AMENITY and PUBLIC SAFETY
The Hastings Point community has fought since 1980 to preserve the amenity of this area and the DCP for the area was established in 2010 after years of comprehensive and painstaking consultation. This must be adhered to. Lot 156 Creek St is an integral component of this DCP. A number of components of this proposal show no understanding at all of the needs of the existing and future local communities, but rather seek to impose what they perceive to be ‘improvements’ in the form of a routine, unspecified and unnecessary ‘community lot’ which are of grave concern in terms of risk factors.
Further the large area which will remain mown is clearly preparation for a future application of modify use with the intention to see more properties as has happened with new developments across the Tweed Shire.
It is also noted that jetskis are currently being launched from Lot 156 directly into the estuary which are disturbing mangrove flora and fauna, and putting public safety at risk. This is a significant issue already with only one house on the development.
This proposal is:
- Uncharacteristic with the low lying character of Creek St and adjoining properties.
- Inconsistent with proposed planning amendments including a 75m buffer, suburban-style lots, no/minimal fill.
- Provides no specific mosquito & biting midge assessment in respect of subject DA.
- Adverse visual impact of houses in Creek St, too close to estuary and viewing from east
PLANNING – GENERAL
DEVELOPER TRACK RECORD
This developer should not be allowed to profit from accumulated misdeeds perpetuated by both themselves and the previous owner.

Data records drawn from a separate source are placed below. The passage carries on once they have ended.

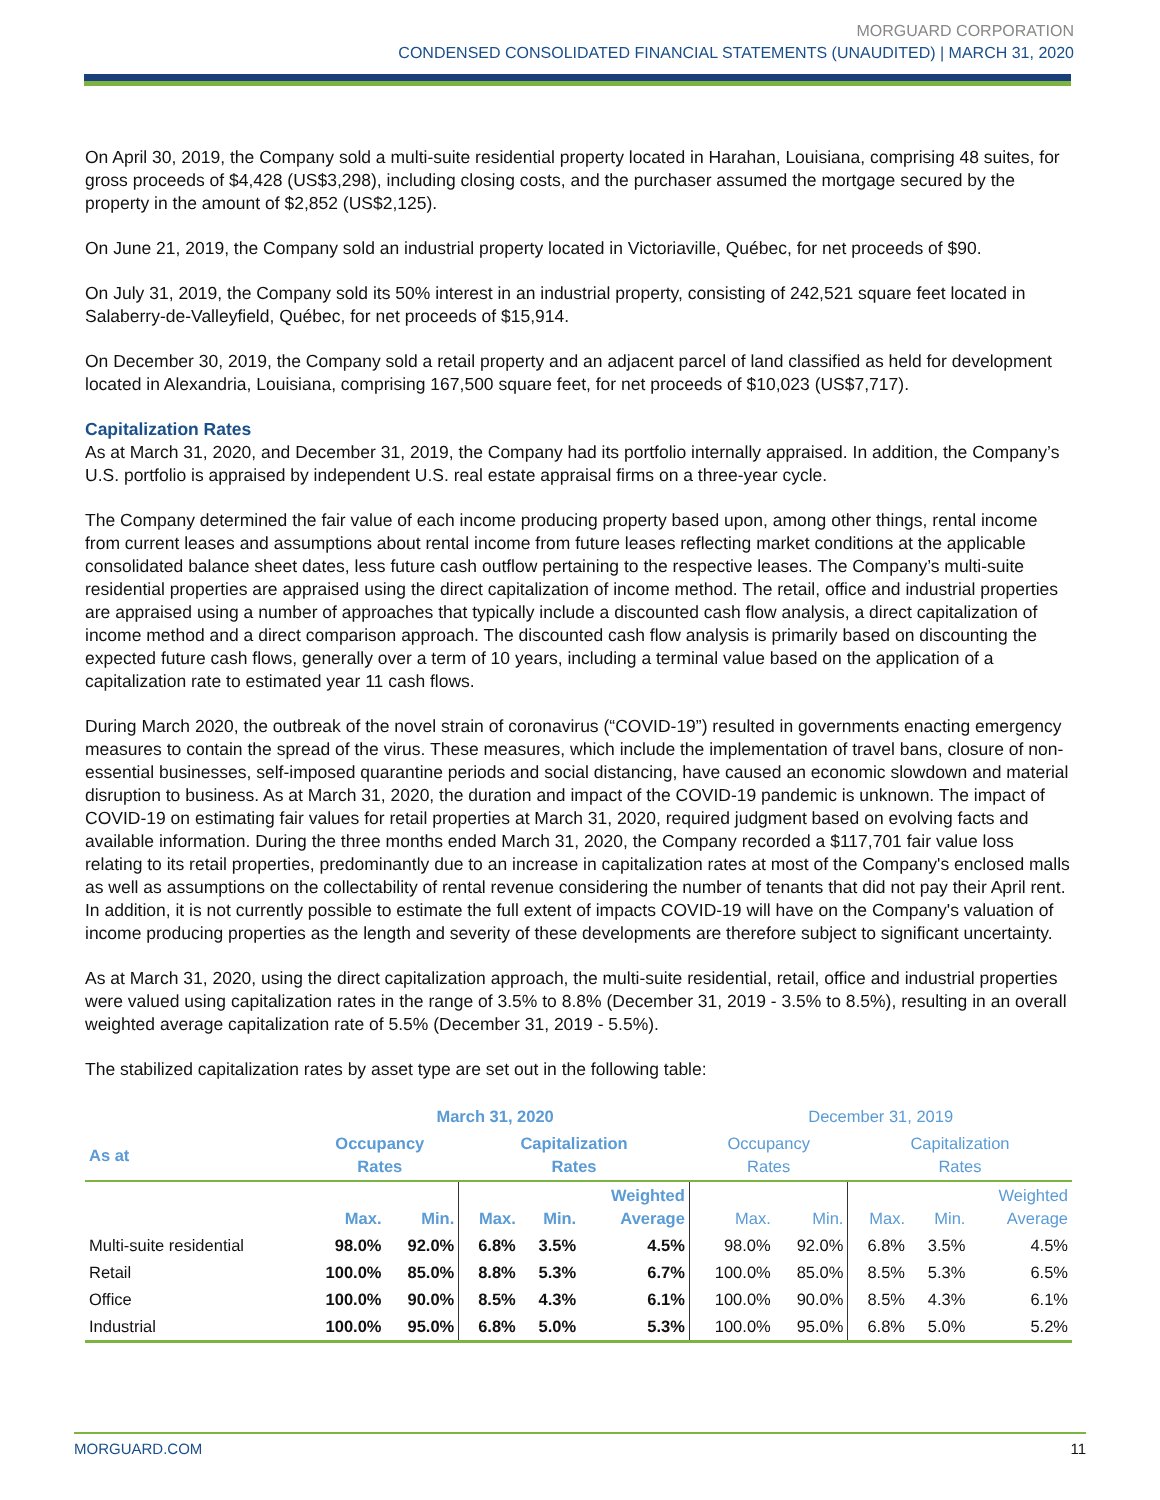MORGUARD CORPORATION
CONDENSED CONSOLIDATED FINANCIAL STATEMENTS (UNAUDITED) | MARCH 31, 2020
On April 30, 2019, the Company sold a multi-suite residential property located in Harahan, Louisiana, comprising 48 suites, for gross proceeds of $4,428 (US$3,298), including closing costs, and the purchaser assumed the mortgage secured by the property in the amount of $2,852 (US$2,125).
On June 21, 2019, the Company sold an industrial property located in Victoriaville, Québec, for net proceeds of $90.
On July 31, 2019, the Company sold its 50% interest in an industrial property, consisting of 242,521 square feet located in Salaberry-de-Valleyfield, Québec, for net proceeds of $15,914.
On December 30, 2019, the Company sold a retail property and an adjacent parcel of land classified as held for development located in Alexandria, Louisiana, comprising 167,500 square feet, for net proceeds of $10,023 (US$7,717).
Capitalization Rates
As at March 31, 2020, and December 31, 2019, the Company had its portfolio internally appraised. In addition, the Company’s U.S. portfolio is appraised by independent U.S. real estate appraisal firms on a three-year cycle.
The Company determined the fair value of each income producing property based upon, among other things, rental income from current leases and assumptions about rental income from future leases reflecting market conditions at the applicable consolidated balance sheet dates, less future cash outflow pertaining to the respective leases. The Company’s multi-suite residential properties are appraised using the direct capitalization of income method. The retail, office and industrial properties are appraised using a number of approaches that typically include a discounted cash flow analysis, a direct capitalization of income method and a direct comparison approach. The discounted cash flow analysis is primarily based on discounting the expected future cash flows, generally over a term of 10 years, including a terminal value based on the application of a capitalization rate to estimated year 11 cash flows.
During March 2020, the outbreak of the novel strain of coronavirus (“COVID-19”) resulted in governments enacting emergency measures to contain the spread of the virus. These measures, which include the implementation of travel bans, closure of non-essential businesses, self-imposed quarantine periods and social distancing, have caused an economic slowdown and material disruption to business. As at March 31, 2020, the duration and impact of the COVID-19 pandemic is unknown. The impact of COVID-19 on estimating fair values for retail properties at March 31, 2020, required judgment based on evolving facts and available information. During the three months ended March 31, 2020, the Company recorded a $117,701 fair value loss relating to its retail properties, predominantly due to an increase in capitalization rates at most of the Company's enclosed malls as well as assumptions on the collectability of rental revenue considering the number of tenants that did not pay their April rent. In addition, it is not currently possible to estimate the full extent of impacts COVID-19 will have on the Company's valuation of income producing properties as the length and severity of these developments are therefore subject to significant uncertainty.
As at March 31, 2020, using the direct capitalization approach, the multi-suite residential, retail, office and industrial properties were valued using capitalization rates in the range of 3.5% to 8.8% (December 31, 2019 - 3.5% to 8.5%), resulting in an overall weighted average capitalization rate of 5.5% (December 31, 2019 - 5.5%).
The stabilized capitalization rates by asset type are set out in the following table:
| | March 31, 2020 | | | | | December 31, 2019 | | | | |
| --- | --- | --- | --- | --- | --- | --- | --- | --- | --- | --- |
| As at | Occupancy Rates | | Capitalization Rates | | | Occupancy Rates | | Capitalization Rates | | |
| | Max. | Min. | Max. | Min. | Weighted Average | Max. | Min. | Max. | Min. | Weighted Average |
| Multi-suite residential | 98.0% | 92.0% | 6.8% | 3.5% | 4.5% | 98.0% | 92.0% | 6.8% | 3.5% | 4.5% |
| Retail | 100.0% | 85.0% | 8.8% | 5.3% | 6.7% | 100.0% | 85.0% | 8.5% | 5.3% | 6.5% |
| Office | 100.0% | 90.0% | 8.5% | 4.3% | 6.1% | 100.0% | 90.0% | 8.5% | 4.3% | 6.1% |
| Industrial | 100.0% | 95.0% | 6.8% | 5.0% | 5.3% | 100.0% | 95.0% | 6.8% | 5.0% | 5.2% |
MORGUARD.COM 11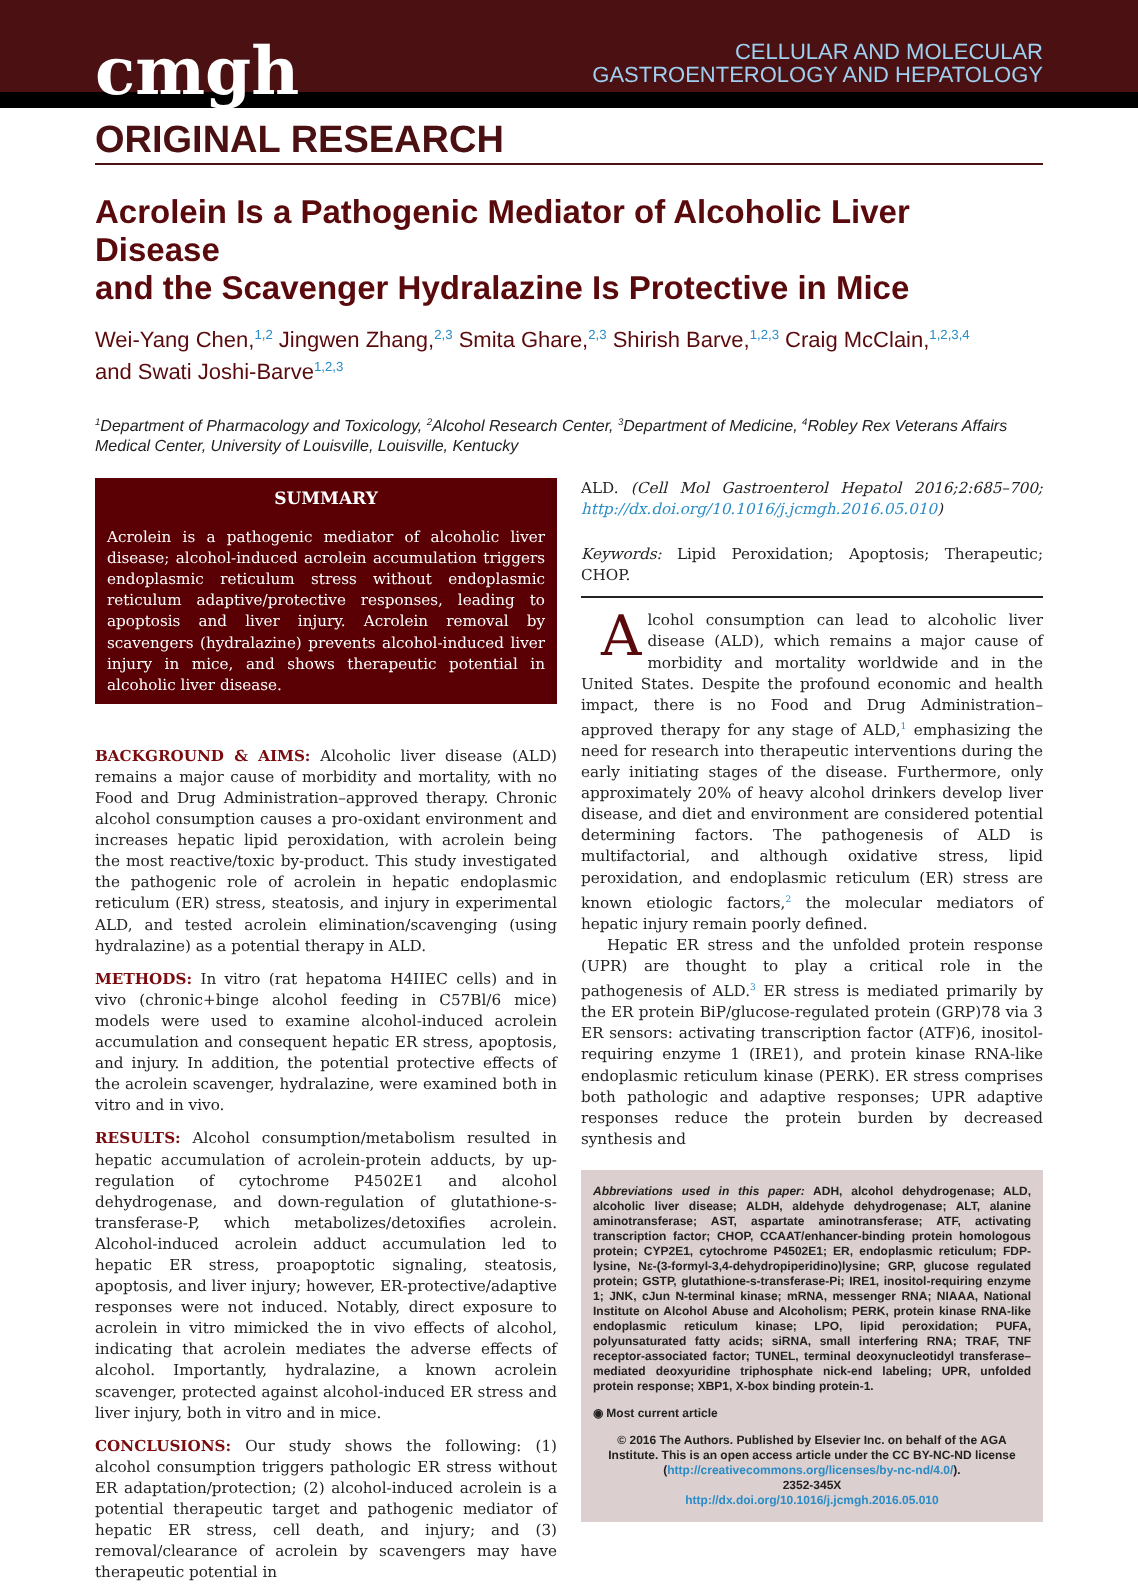cmgh
CELLULAR AND MOLECULAR
GASTROENTEROLOGY AND HEPATOLOGY
ORIGINAL RESEARCH
Acrolein Is a Pathogenic Mediator of Alcoholic Liver Disease
and the Scavenger Hydralazine Is Protective in Mice
Wei-Yang Chen,<sup>1,2</sup> Jingwen Zhang,<sup>2,3</sup> Smita Ghare,<sup>2,3</sup> Shirish Barve,<sup>1,2,3</sup> Craig McClain,<sup>1,2,3,4</sup>
and Swati Joshi-Barve<sup>1,2,3</sup>
<sup>1</sup> Department of Pharmacology and Toxicology, <sup>2</sup>Alcohol Research Center, <sup>3</sup>Department of Medicine, <sup>4</sup>Robley Rex Veterans Affairs Medical Center, University of Louisville, Louisville, Kentucky
SUMMARY
Acrolein is a pathogenic mediator of alcoholic liver disease; alcohol-induced acrolein accumulation triggers endoplasmic reticulum stress without endoplasmic reticulum adaptive/protective responses, leading to apoptosis and liver injury. Acrolein removal by scavengers (hydralazine) prevents alcohol-induced liver injury in mice, and shows therapeutic potential in alcoholic liver disease.
BACKGROUND & AIMS: Alcoholic liver disease (ALD) remains a major cause of morbidity and mortality, with no Food and Drug Administration–approved therapy. Chronic alcohol consumption causes a pro-oxidant environment and increases hepatic lipid peroxidation, with acrolein being the most reactive/toxic by-product. This study investigated the pathogenic role of acrolein in hepatic endoplasmic reticulum (ER) stress, steatosis, and injury in experimental ALD, and tested acrolein elimination/scavenging (using hydralazine) as a potential therapy in ALD.
METHODS: In vitro (rat hepatoma H4IIEC cells) and in vivo (chronic+binge alcohol feeding in C57Bl/6 mice) models were used to examine alcohol-induced acrolein accumulation and consequent hepatic ER stress, apoptosis, and injury. In addition, the potential protective effects of the acrolein scavenger, hydralazine, were examined both in vitro and in vivo.
RESULTS: Alcohol consumption/metabolism resulted in hepatic accumulation of acrolein-protein adducts, by up-regulation of cytochrome P4502E1 and alcohol dehydrogenase, and down-regulation of glutathione-s-transferase-P, which metabolizes/detoxifies acrolein. Alcohol-induced acrolein adduct accumulation led to hepatic ER stress, proapoptotic signaling, steatosis, apoptosis, and liver injury; however, ER-protective/adaptive responses were not induced. Notably, direct exposure to acrolein in vitro mimicked the in vivo effects of alcohol, indicating that acrolein mediates the adverse effects of alcohol. Importantly, hydralazine, a known acrolein scavenger, protected against alcohol-induced ER stress and liver injury, both in vitro and in mice.
CONCLUSIONS: Our study shows the following: (1) alcohol consumption triggers pathologic ER stress without ER adaptation/protection; (2) alcohol-induced acrolein is a potential therapeutic target and pathogenic mediator of hepatic ER stress, cell death, and injury; and (3) removal/clearance of acrolein by scavengers may have therapeutic potential in
ALD. (Cell Mol Gastroenterol Hepatol 2016;2:685–700; http://dx.doi.org/10.1016/j.jcmgh.2016.05.010)
Keywords: Lipid Peroxidation; Apoptosis; Therapeutic; CHOP.
Alcohol consumption can lead to alcoholic liver disease (ALD), which remains a major cause of morbidity and mortality worldwide and in the United States. Despite the profound economic and health impact, there is no Food and Drug Administration–approved therapy for any stage of ALD,<sup>1</sup> emphasizing the need for research into therapeutic interventions during the early initiating stages of the disease. Furthermore, only approximately 20% of heavy alcohol drinkers develop liver disease, and diet and environment are considered potential determining factors. The pathogenesis of ALD is multifactorial, and although oxidative stress, lipid peroxidation, and endoplasmic reticulum (ER) stress are known etiologic factors,<sup>2</sup> the molecular mediators of hepatic injury remain poorly defined.
Hepatic ER stress and the unfolded protein response (UPR) are thought to play a critical role in the pathogenesis of ALD.<sup>3</sup> ER stress is mediated primarily by the ER protein BiP/glucose-regulated protein (GRP)78 via 3 ER sensors: activating transcription factor (ATF)6, inositol-requiring enzyme 1 (IRE1), and protein kinase RNA-like endoplasmic reticulum kinase (PERK). ER stress comprises both pathologic and adaptive responses; UPR adaptive responses reduce the protein burden by decreased synthesis and
Abbreviations used in this paper: ADH, alcohol dehydrogenase; ALD, alcoholic liver disease; ALDH, aldehyde dehydrogenase; ALT, alanine aminotransferase; AST, aspartate aminotransferase; ATF, activating transcription factor; CHOP, CCAAT/enhancer-binding protein homologous protein; CYP2E1, cytochrome P4502E1; ER, endoplasmic reticulum; FDP-lysine, Nε-(3-formyl-3,4-dehydropiperidino)lysine; GRP, glucose regulated protein; GSTP, glutathione-s-transferase-Pi; IRE1, inositol-requiring enzyme 1; JNK, cJun N-terminal kinase; mRNA, messenger RNA; NIAAA, National Institute on Alcohol Abuse and Alcoholism; PERK, protein kinase RNA-like endoplasmic reticulum kinase; LPO, lipid peroxidation; PUFA, polyunsaturated fatty acids; siRNA, small interfering RNA; TRAF, TNF receptor-associated factor; TUNEL, terminal deoxynucleotidyl transferase–mediated deoxyuridine triphosphate nick-end labeling; UPR, unfolded protein response; XBP1, X-box binding protein-1.
◉ Most current article
© 2016 The Authors. Published by Elsevier Inc. on behalf of the AGA Institute. This is an open access article under the CC BY-NC-ND license (http://creativecommons.org/licenses/by-nc-nd/4.0/).
2352-345X
http://dx.doi.org/10.1016/j.jcmgh.2016.05.010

Failure by successive agencies to enforce the restitution of Christies Creek estuary/tributaries has resulted in an inappropriate zoning being attributed to this site. Urban residential zoning provides for a range of types of housing within the constraints of the site. It is clear that the most appropriate form of development on this site, if there is to be any at all, is a total of 8-10 raised stump houses along the Creek Street extension between the 30 Creek Street and the current entrance to the Lot 156 site.
The current owner purchased the site in the full knowledge that it was highly constrained yet has continued to degrade the land, the estuary and the community in his own commercial interests to the detriment of every other owner.
In short, the constraints to the land in respect of “adjoining environmental zones, flooding, acid sulphate soils, flora and fauna protection, the identified visual settings, sea level rise and access” have been specifically addressed by HPDC in respect of the Lot 156 site to conclude: “As such development of the site is problematic”.
The legal support to respect these constraints exists and should be applied. In considering the constraints of the land, it is a recurring mandate in HPDC to protect and restore/re-establish where clearing and changes to the landform have occurred.
The developer and predecessors have exacerbated flood risk through damming the Cudgera Creek estuary, and erection of the single house on the site. Photographic evidence shows clearly that the estuary is finding a new path – right through the proposed development site.
The only solution to these issues is that the original estuary must be reinstated prior to any further consideration of proposals for this site.
We also request that ALL previous submissions and petitions formerly provided to the Department of Planning by the Hastings Point Progress Association and residents, in relation to Lot 156, be reconsidered under this current submission process.
We finally note that Tweed Shire Council has a Duty of Care for existing residents which we expect to be honoured. We reserve the right to take class action if necessary.